Als Science Fiction-Story wurde der Roman konzipiert, inzwischen hat ihn die Gegenwart eingeholt (...) Gleichwohl verfügt das Theater über ureigene Trümpfe. Charlotte Sprenger spielt sie anhand ihrer fünf jungen Darsteller aus. Sie gehen energiegeladen, mit einem guten Timing und einem Schuss Humor zu Werke, den der Film nicht hat.
Wenn alle fünf Darsteller bei einer stilisierten Vergewaltigungsszene aller Kleidungsstücke entledigt zu einem irritierenden Reigen verschmelzen, liegen Schönheit und Schrecken bei diesen choreographierten Gewaltexzessen dicht beieinander. (...) Während die rigorose Konditionierung im Roman und im Film aus Alex noch ein wehrloses Wesen machten, dem nun das alles widerfährt, was er vorab seinen Opfern antat, wählt die Bühnenfassung von Julia Fischer und Charlotte Sprenger einen anderen, originelleren Weg.

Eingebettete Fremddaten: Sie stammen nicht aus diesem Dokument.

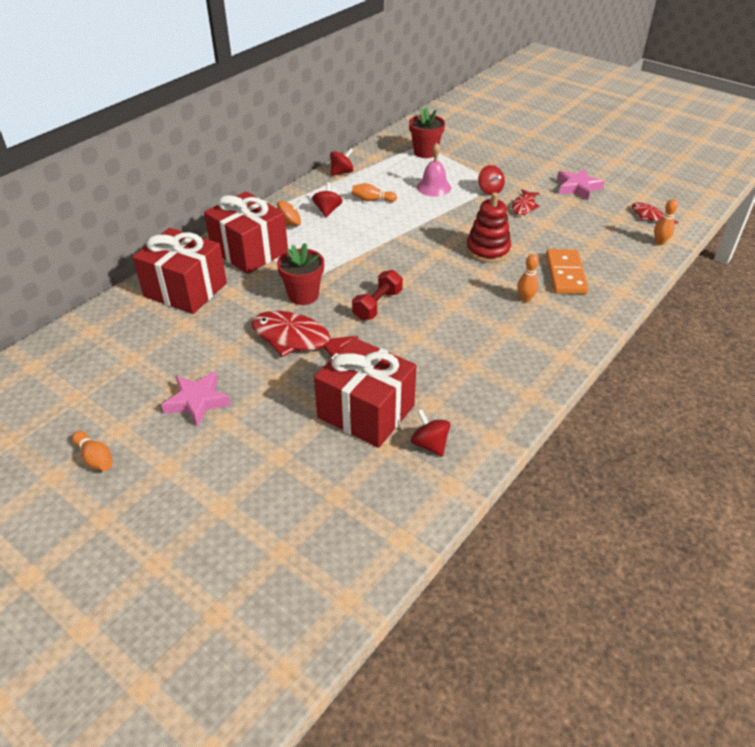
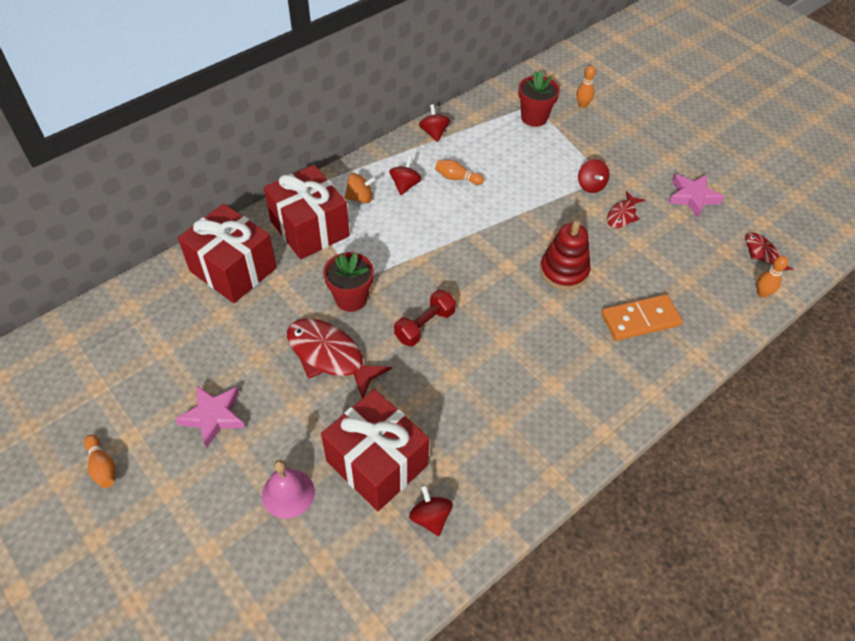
camera: 10 degrees right, 10 degrees up
(342, 172) = (434, 133): red spinning top -> red spinning top turned 75 degrees counterclockwise
(433, 187) = (529, 170): pink bell -> pink bell (288, 493)
(525, 299) = (585, 346): orange bowling pin -> orange bowling pin (582, 105)
(565, 274) = (640, 320): orange domino -> orange domino turned 60 degrees clockwise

(…) Auch die Ärzte in Clockwork Orange attestieren Alex schließlich seine Freiheit, doch Charlotte Sprenger münzt das in eine böse Volte um. Sie lässt Denis Merzbach minutenlang unbeweglich ins Publikum starren: Ecco Homo. Der vermeintlich freie Mensch, der aus eigenem Antrieb handelt, aber nicht einmal mehr zum Selbstmord in der Lage ist, wird zum Spiegel, in den der Zuschauer verunsichert glotzt. Das Theater kommt zum Erliegen - bevor sich der Abend dann im Spiel auflöst. Sehenswert!
Die ganze Welt ist nur die Zelle einer Irrenanastalt (...) Hier dreht das grotesk kostümierte Männerquintett voll auf. (...) Sie sind brutal und verletzlich, prahlend und anrührend schamvoll, wenn sie im Anschluss an die Vergewaltigung in völliger Nacktheit tanzend verschlingen.